I wasn't interested in inlaying into the outside of the cabinet. I had plans to milk paint and keep the outside a little rustic to contrast the veneer and parquetry work on the inside. So painting the dot and dart seemed appropriate. That leaves two options for consistency: stencil or stamping. I chose stamping.
I used some two part silicone mold making material to build a flat block and some sharp razors to relieve the simple design from the blocks. I brushed the stamp with black tempera and made the marks around the cabinet. Working back in with a brush to crisp up the lines and cover big voids.
The effect in the end worked out just like I wanted. Once the blue milk paint and black stamps had a couple coats of shellac the look was very nice. I will have to repeat this finish again.
The beginning concept I worked from on this cabinet was to have a stark difference from the outside of the cabinet to the inside. I have a thing about looking inside boxes and behind doors. Museums drive me a little nuts in the fact I can't get a look on the inside of some beautiful work. I like to see the details go all the way through and live more than skin deep.

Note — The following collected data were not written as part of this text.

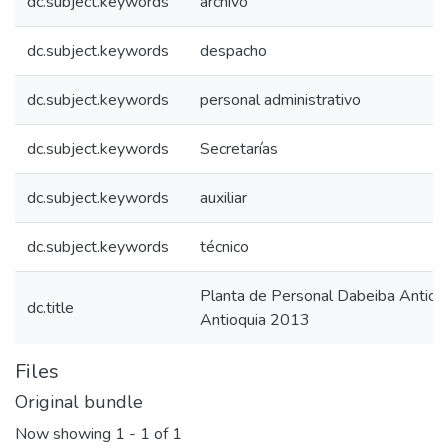
dc.subject.keywords
archivo
dc.subject.keywords
despacho
dc.subject.keywords
personal administrativo
dc.subject.keywords
Secretarías
dc.subject.keywords
auxiliar
dc.subject.keywords
técnico
Planta de Personal Dabeiba Antio
dc.title
Antioquia 2013
Files
Original bundle
Now showing
1 - 1 of 1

The veneer work on the drawer fronts is satisfying. There are technical misses and mistakes but those things are to be somewhat expected when exploring a new skill set. In the end I don't like the knobs and I may look to replace them with small porcelain pulls at some point in the future.
The parquetry panel in the door was acceptable to me as a first time exploration, mostly on my own with my own assumptions and mistakes. A close look makes some of the problems very evident. I could have dove in to trying to repair these things and mired myself down. Instead I chose to accept how it turned out and move forward.
Several people more experienced than I were kind enough to offer critique and advise on where I went wrong and what I can do to improve. Including a treasured note and email exchange from W. Patrick Edwards, whose work I love. I'm looking forward to the day I win the lottery and can afford to spend time taking classes from the modern masters I admire.
The inlay banding around the panel is also paint. It was a chance to practice some faux techniques used in grain painting. I have a piece I want to build that has these banding techniques and I wanted to give it a shot here. From two feet away it looks great, closer inspection not as much.
In the end I have to thank Chris Schwarz. When he saw my build on instagram he offered to send some Lost Art Press postcards to adorn the inside. I added a couple other post cards of my own to the mix and I'll keep looking myself for things to add in the future.
So this project is done, on the wall and in use. My wife threatens to steal it for inside the house so I have to fill it with nails, screws, and other hardware quickly so it's too heavy to lift off the wall.